Salah satu ruas yang akan dibangun adalah jalan Simpang MAN 1 Kajai sepanjang enam kilometer yang tembus ke Jembatan Panjang. Ruas ini dipilih karena jalan di kawasan rimbo kejahatan sering rawan longsor, terutama saat curah hujan tinggi. Pembangunan ini diharapkan dapat mengurangi risiko isolasi wilayah dan meningkatkan keamanan perjalanan.
Ruas kedua berlokasi di dekat Jembatan Panjang menuju Bangkok Talu sepanjang delapan kilometer. Jalan ini akan ditingkatkan karena sebagian aspal di Polong Anam sudah terban dan dikhawatirkan putus.
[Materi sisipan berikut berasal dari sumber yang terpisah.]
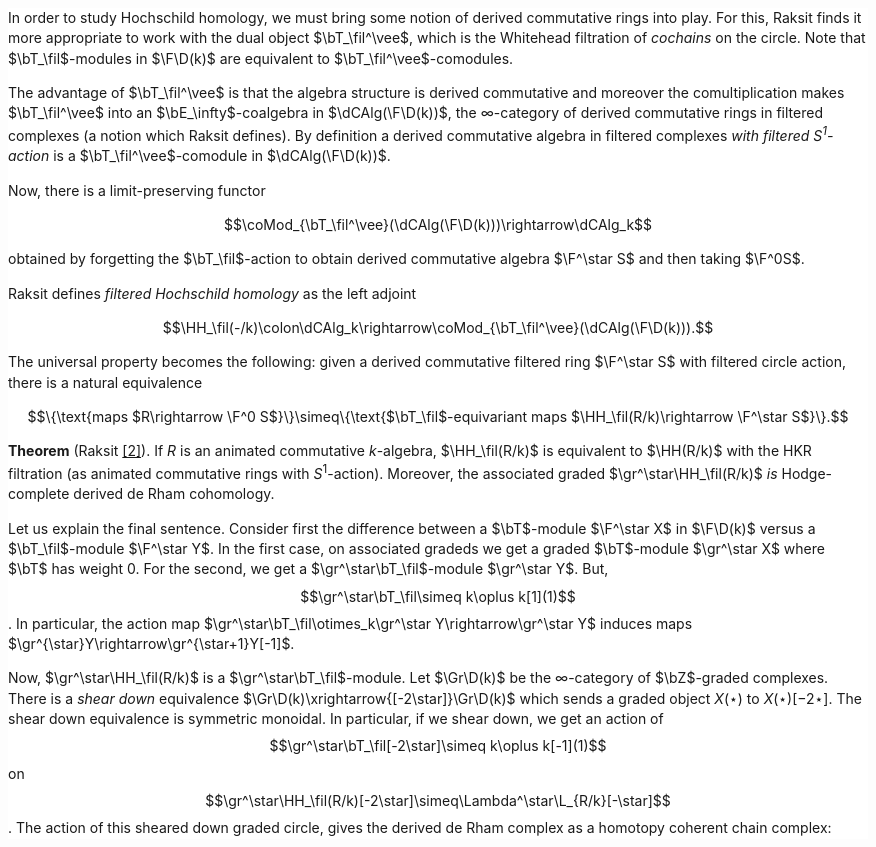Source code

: In order to study Hochschild homology, we must bring some notion of derived
commutative rings into play. For this, Raksit finds it more appropriate to work
with the dual object $\bT_\fil^\vee$, which is the Whitehead filtration of
*cochains* on the circle. Note that $\bT_\fil$-modules in $\F\D(k)$ are
equivalent to $\bT_\fil^\vee$-comodules.

The advantage of $\bT_\fil^\vee$ is that the algebra structure is derived
commutative and moreover the comultiplication makes $\bT_\fil^\vee$ into an
$\bE_\infty$-coalgebra in $\dCAlg(\F\D(k))$, the $\infty$-category of derived
commutative rings in filtered complexes (a notion which Raksit defines). By definition a derived
commutative algebra in filtered complexes *with filtered $S^1$-action* is a
$\bT_\fil^\vee$-comodule in $\dCAlg(\F\D(k))$.

Now, there is a limit-preserving functor

$$\coMod_{\bT_\fil^\vee}(\dCAlg(\F\D(k)))\rightarrow\dCAlg_k$$

obtained by forgetting the $\bT_\fil$-action to obtain derived commutative
algebra $\F^\star S$ and then taking $\F^0S$.

Raksit defines *filtered Hochschild homology* as the left adjoint

$$\HH_\fil(-/k)\colon\dCAlg_k\rightarrow\coMod_{\bT_\fil^\vee}(\dCAlg(\F\D(k))).$$

The universal property becomes the following: given a derived commutative filtered ring $\F^\star S$ with
filtered circle action, there is a natural equivalence

$$\{\text{maps $R\rightarrow \F^0 S$}\}\simeq\{\text{$\bT_\fil$-equivariant maps $\HH_\fil(R/k)\rightarrow
    \F^\star S$}\}.$$



**Theorem** (Raksit [\[2\]](#raksit)). If $R$ is an animated commutative
$k$-algebra, $\HH_\fil(R/k)$ is equivalent to $\HH(R/k)$ with the HKR
filtration (as animated commutative rings with $S^1$-action). Moreover, the
associated graded $\gr^\star\HH_\fil(R/k)$ *is* Hodge-complete derived de Rham
cohomology.

Let us explain the final sentence. Consider first the difference between a
$\bT$-module $\F^\star X$ in $\F\D(k)$ versus a $\bT_\fil$-module $\F^\star Y$. In the first case, on associated gradeds we get a graded $\bT$-module $\gr^\star X$ where $\bT$ has weight $0$.
For the second, we get a $\gr^\star\bT_\fil$-module $\gr^\star Y$. But,
$$\gr^\star\bT_\fil\simeq k\oplus k[1](1)$$. In particular, the action map
$\gr^\star\bT_\fil\otimes_k\gr^\star Y\rightarrow\gr^\star Y$ induces maps
$\gr^{\star}Y\rightarrow\gr^{\star+1}Y[-1]$.

Now, $\gr^\star\HH_\fil(R/k)$ is a $\gr^\star\bT_\fil$-module. Let $\Gr\D(k)$ be
the $\infty$-category of $\bZ$-graded complexes. There is a *shear
down*
equivalence $\Gr\D(k)\xrightarrow{[-2\star]}\Gr\D(k)$ which sends a graded
object $X(\star)$ to $X(\star)[-2\star]$.
The shear down equivalence is symmetric monoidal. In particular, if we shear
down, we get an action of $$\gr^\star\bT_\fil[-2\star]\simeq k\oplus k[-1](1)$$ on
$$\gr^\star\HH_\fil(R/k)[-2\star]\simeq\Lambda^\star\L_{R/k}[-\star]$$.
The action of this sheared down graded circle, gives the derived de Rham
complex as a homotopy coherent chain complex:


[^1]: Here we use that the circle acts trivially on any (shifted) discrete complex. Since the HKR filtration has (shifted) discrete graded pieces in the smooth case, the circle action is trivial on the graded pieces in general.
Kondisi ini berpotensi menyebabkan terputusnya akses jika tidak segera ditangani, sehingga peningkatan kualitas jalan menjadi prioritas utama.
Keberadaan dua jalan alternatif ini sangat vital sebagai jalur darurat untuk memulihkan konektivitas antar wilayah. Selain itu, pembangunan ini juga bertujuan memperlancar aktivitas ekonomi masyarakat dan menjamin keselamatan warga saat terjadi bencana. Pemerintah berharap pembangunan ini dapat memberikan dampak positif jangka panjang bagi Kecamatan Talamau.